## Passage

Hail to the Chef: His and Hers
Express' Karmah Elmusa recaps what the bride and groom ate on "Top Chef."

THIS WEEK, the end stages of "Top Chef Chicago" began — the fat (in the form of mediocre cooks) has officially been skimmed. The nice, even number of eight — four men and four women (more ladies left at this stage than in seasons past) — made for the perfect opportunity to pit teams against each other in the most cutthroat (ha) "Top Chef" Challenge ever.
Cutting (ha) to the chase: the elimination challenge was titled Wedding Wars. As in, nuptials, the joining of soul mates, the most important day of a couple's life, etc. A real couple ... or a couple of good sports. Oh, and I should mention that along with the pressure applied to our chefs to pull off this task, there is also no time allotted for sleeping. Read on for a recap of the beautiful, inevitably tense, moments starring our stressy, exhausted, egomaniacal (if strangely lovable) bunch.
QUICKFIRE
Oh, wait. Before Wedding Wars, I must briefly recap the quickfire. Tom appears at the beginning of the episode alongside Padma, and we must wonder, to what we owe this visit from he-who-is-normally-too-good-to-show-up-for-this-part? Padma announces that the ante is being upped — no more immunity from a quickfire win. Knives are drawn, teams are divided. On one side, we've got Dale, Lisa, Nikki and Spike. On the other, there's Richard, Andrew, Antonia and Stephanie. If this seems wildly unfair to you (read: the latter Team is a League of Extraordinary Chefs) you're right, it is. But, c'est la vie; this is the breakdown for the entire episode.

## Explore the material
- a) Answer these questions from the Top Chef recap:
(i) How many chefs are left, and how many of them are men and how many are women?
(ii) What is the elimination challenge called?
(iii) What change to the quickfire does Padma announce?
- b) For each statement, say whether the Top Chef recap agrees. Answer yes or no, and quote the words from the recap that settle it.
(i) The chefs are given time to sleep during the challenge.
(ii) Nikki and Spike are on the same team.
(iii) Tom shows up at the start of the episode with Padma.

## Dataset extract
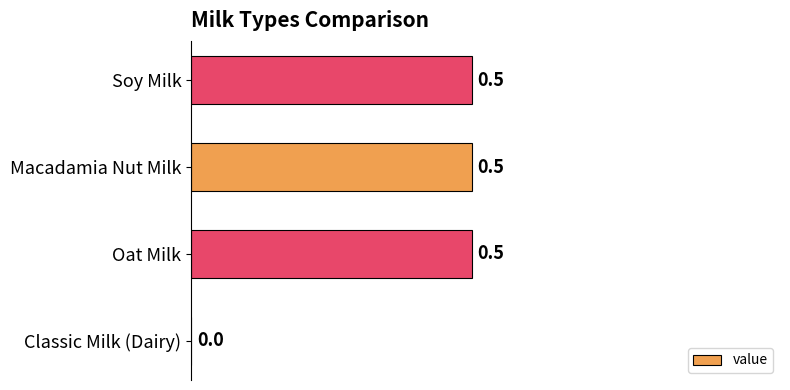

The value at Classic Milk (Dairy) is 0.0. True or false?

True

## Outputs by task
- a)
(i) Eight chefs are left: four men and four women.
(ii) Wedding Wars.
(iii) Winning the quickfire no longer gives immunity.

- b)
(i) No: "there is also no time allotted for sleeping."
(ii) Yes: "On one side, we've got Dale, Lisa, Nikki and Spike."
(iii) Yes: "Tom appears at the beginning of the episode alongside Padma"